INPUT RECORDS -
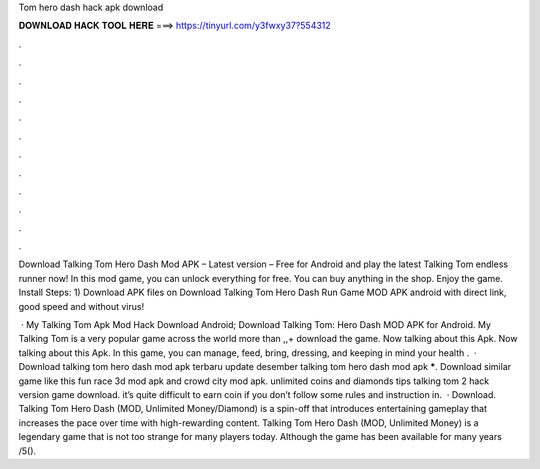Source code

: Tom hero dash hack apk download



𝐃𝐎𝐖𝐍𝐋𝐎𝐀𝐃 𝐇𝐀𝐂𝐊 𝐓𝐎𝐎𝐋 𝐇𝐄𝐑𝐄 ===> https://tinyurl.com/y3fwxy37?554312



.



.



.



.



.



.



.



.



.



.



.



.

Download Talking Tom Hero Dash Mod APK – Latest version – Free for Android and play the latest Talking Tom endless runner now! In this mod game, you can unlock everything for free. You can buy anything in the shop. Enjoy the game. Install Steps: 1) Download APK files on  Download Talking Tom Hero Dash Run Game MOD APK android with direct link, good speed and without virus!

 · My Talking Tom Apk Mod Hack Download Android; Download Talking Tom: Hero Dash MOD APK for Android. My Talking Tom is a very popular game across the world more than ,,+ download the game. Now talking about this Apk. Now talking about this Apk. In this game, you can manage, feed, bring, dressing, and keeping in mind your health .  · Download talking tom hero dash mod apk terbaru update desember talking tom hero dash mod apk *****. Download similar game like this fun race 3d mod apk and crowd city mod apk. unlimited coins and diamonds tips talking tom 2 hack version game download. it’s quite difficult to earn coin if you don’t follow some rules and instruction in.  · Download. Talking Tom Hero Dash (MOD, Unlimited Money/Diamond) is a spin-off that introduces entertaining gameplay that increases the pace over time with high-rewarding content. Talking Tom Hero Dash (MOD, Unlimited Money) is a legendary game that is not too strange for many players today. Although the game has been available for many years /5().
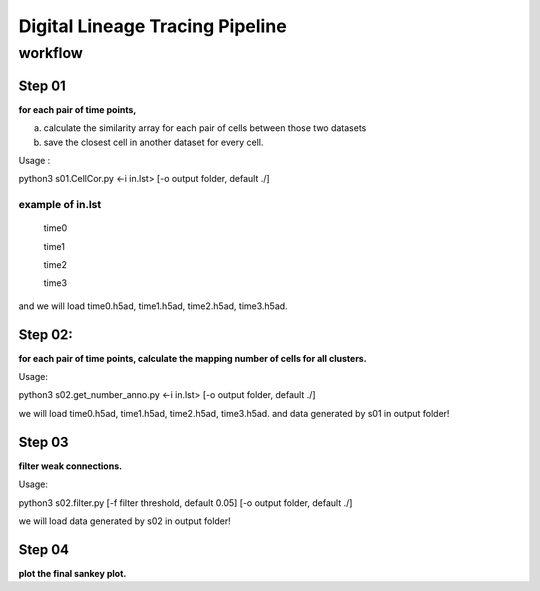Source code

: .. _`digital-lineage-`:
========================================
Digital Lineage Tracing Pipeline
========================================

workflow
----------------------------------------

Step 01
++++++++++++++++++++++++++++++++++++++++

**for each pair of time points,**

a) calculate the similarity array for each pair of cells between those two datasets 

b) save the closest cell in another dataset for every cell.

Usage   : 

python3 s01.CellCor.py  <-i in.lst> [-o output folder, default ./]

example of in.lst
****************************************

  time0

  time1

  time2

  time3


and we will load time0.h5ad, time1.h5ad, time2.h5ad, time3.h5ad.


Step 02:
++++++++++++++++++++++++++++++++++++++++

**for each pair of time points, calculate the mapping number of cells for all clusters.**

Usage: 

python3 s02.get_number_anno.py  <-i in.lst> [-o output folder, default ./]

we will load time0.h5ad, time1.h5ad, time2.h5ad, time3.h5ad.
and data generated by s01 in output folder!


Step 03
++++++++++++++++++++++++++++++++++++++++

**filter weak connections.**

Usage: 

python3 s02.filter.py [-f filter threshold, default 0.05] [-o output folder, default ./]

we will load data generated by s02 in output folder!


Step 04
++++++++++++++++++++++++++++++++++++++++

**plot the final sankey plot.**

.. card:: Sankey Plot
    :octicon:`book;1em;`
    :link: digital-lineage-s4
    :link-type: doc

TASK DETAILS -
Retype the records above exactly, pictures omitted.

THE ANSWER -
Source code

: Tom hero dash hack apk download



𝐃𝐎𝐖𝐍𝐋𝐎𝐀𝐃 𝐇𝐀𝐂𝐊 𝐓𝐎𝐎𝐋 𝐇𝐄𝐑𝐄 ===> https://tinyurl.com/y3fwxy37?554312



.



.



.



.



.



.



.



.



.



.



.



.

Download Talking Tom Hero Dash Mod APK – Latest version – Free for Android and play the latest Talking Tom endless runner now! In this mod game, you can unlock everything for free. You can buy anything in the shop. Enjoy the game. Install Steps: 1) Download APK files on  Download Talking Tom Hero Dash Run Game MOD APK android with direct link, good speed and without virus!

 · My Talking Tom Apk Mod Hack Download Android; Download Talking Tom: Hero Dash MOD APK for Android. My Talking Tom is a very popular game across the world more than ,,+ download the game. Now talking about this Apk. Now talking about this Apk. In this game, you can manage, feed, bring, dressing, and keeping in mind your health .  · Download talking tom hero dash mod apk terbaru update desember talking tom hero dash mod apk *****. Download similar game like this fun race 3d mod apk and crowd city mod apk. unlimited coins and diamonds tips talking tom 2 hack version game download. it’s quite difficult to earn coin if you don’t follow some rules and instruction in.  · Download. Talking Tom Hero Dash (MOD, Unlimited Money/Diamond) is a spin-off that introduces entertaining gameplay that increases the pace over time with high-rewarding content. Talking Tom Hero Dash (MOD, Unlimited Money) is a legendary game that is not too strange for many players today. Although the game has been available for many years /5().
Source code

: .. _`digital-lineage-`:
========================================
Digital Lineage Tracing Pipeline
========================================

workflow
----------------------------------------

Step 01
++++++++++++++++++++++++++++++++++++++++

**for each pair of time points,**

a) calculate the similarity array for each pair of cells between those two datasets 

b) save the closest cell in another dataset for every cell.

Usage   : 

python3 s01.CellCor.py  <-i in.lst> [-o output folder, default ./]

example of in.lst
****************************************

  time0

  time1

  time2

  time3


and we will load time0.h5ad, time1.h5ad, time2.h5ad, time3.h5ad.


Step 02:
++++++++++++++++++++++++++++++++++++++++

**for each pair of time points, calculate the mapping number of cells for all clusters.**

Usage: 

python3 s02.get_number_anno.py  <-i in.lst> [-o output folder, default ./]

we will load time0.h5ad, time1.h5ad, time2.h5ad, time3.h5ad.
and data generated by s01 in output folder!


Step 03
++++++++++++++++++++++++++++++++++++++++

**filter weak connections.**

Usage: 

python3 s02.filter.py [-f filter threshold, default 0.05] [-o output folder, default ./]

we will load data generated by s02 in output folder!


Step 04
++++++++++++++++++++++++++++++++++++++++

**plot the final sankey plot.**

.. card:: Sankey Plot
    :octicon:`book;1em;`
    :link: digital-lineage-s4
    :link-type: doc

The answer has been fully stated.